Regulations may be made under various specified Acts in relation to altered arrangements for criminal trial, pre-trial procedures, apprehended violence order proceedings, bail and sentencing and matters relating to the administration of sentences, for the purposes of responding to the COVID-19 pandemic. Regulations may only be made if Parliament is not sitting (or is not likely to sit within 2 weeks) and the arrangements provided by the regulations are in accordance with advice of the Minister for Health and Medical Research or the Chief Health Officer. The regulations are repealed after 6 months, unless earlier repealed by Parliament.
The proposed amendments to the Criminal Procedure Act 1986 are repealed 6 months after they commence, unless the regulations prescribe a later date for the repeal, not being more than 12 months after the amendments commence.
Amendments are also made to a number of Acts relating to detention facilities, enabling the relevant authority to prohibit person from entering or visiting the facility if satisfied that it is reasonably necessary to protect the health of an inmate, any other person or the public from the public health risk posed by the COVID-19 pandemic. There are also powers given to grant parole to certain inmates if satisfied that releasing the inmate on parole is reasonably necessary because of the risk to public health or to the good order and security of correctional premises arising from the COVID-19 pandemic.
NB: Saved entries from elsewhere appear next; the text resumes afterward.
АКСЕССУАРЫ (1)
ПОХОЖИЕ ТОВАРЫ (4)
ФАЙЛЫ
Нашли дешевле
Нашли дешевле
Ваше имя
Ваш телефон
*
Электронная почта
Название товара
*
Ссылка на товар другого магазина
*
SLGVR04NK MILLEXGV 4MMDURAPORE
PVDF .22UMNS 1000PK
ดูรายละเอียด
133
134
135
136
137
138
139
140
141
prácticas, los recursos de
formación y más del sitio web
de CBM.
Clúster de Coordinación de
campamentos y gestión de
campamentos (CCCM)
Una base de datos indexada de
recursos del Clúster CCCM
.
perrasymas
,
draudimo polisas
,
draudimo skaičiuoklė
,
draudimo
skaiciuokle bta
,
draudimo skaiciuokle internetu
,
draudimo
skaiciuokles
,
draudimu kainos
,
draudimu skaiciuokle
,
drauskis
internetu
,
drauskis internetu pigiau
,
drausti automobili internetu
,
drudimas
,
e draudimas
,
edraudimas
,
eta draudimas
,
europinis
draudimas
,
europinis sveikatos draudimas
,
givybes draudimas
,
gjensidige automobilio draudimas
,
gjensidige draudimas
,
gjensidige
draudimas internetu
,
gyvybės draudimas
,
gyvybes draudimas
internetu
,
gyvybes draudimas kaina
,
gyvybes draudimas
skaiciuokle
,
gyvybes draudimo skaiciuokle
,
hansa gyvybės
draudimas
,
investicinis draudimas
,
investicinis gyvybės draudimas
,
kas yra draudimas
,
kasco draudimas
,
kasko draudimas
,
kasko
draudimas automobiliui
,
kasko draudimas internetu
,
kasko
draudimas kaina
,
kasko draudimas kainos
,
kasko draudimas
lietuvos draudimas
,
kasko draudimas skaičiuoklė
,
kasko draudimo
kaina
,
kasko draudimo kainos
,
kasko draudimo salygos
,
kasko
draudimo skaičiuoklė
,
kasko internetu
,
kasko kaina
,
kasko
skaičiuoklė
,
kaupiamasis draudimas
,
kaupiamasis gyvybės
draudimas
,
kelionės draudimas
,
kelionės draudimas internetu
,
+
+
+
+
Amendments are made to provide that a police officer is an authorised officer under the Public Health Act 2010 for the purposes of requiring a person suspected of contravening a provision of the Act to provide the person’s name and address, and for the purposes of issuing penalty notices. If a police officer suspects on reasonable grounds that the person is contravening a public health order relating to the COVID-19 pandemic, they have a power of arrest authorising them to return a person to their home or place of residence, or the place specified in a public health order that the person has been ordered to reside.
The amendments enable a supermarket to open on Good Friday, Easter Sunday and Anzac Day in 2020, only if the supermarket is staffed only by persons who have freely elected to work on those days.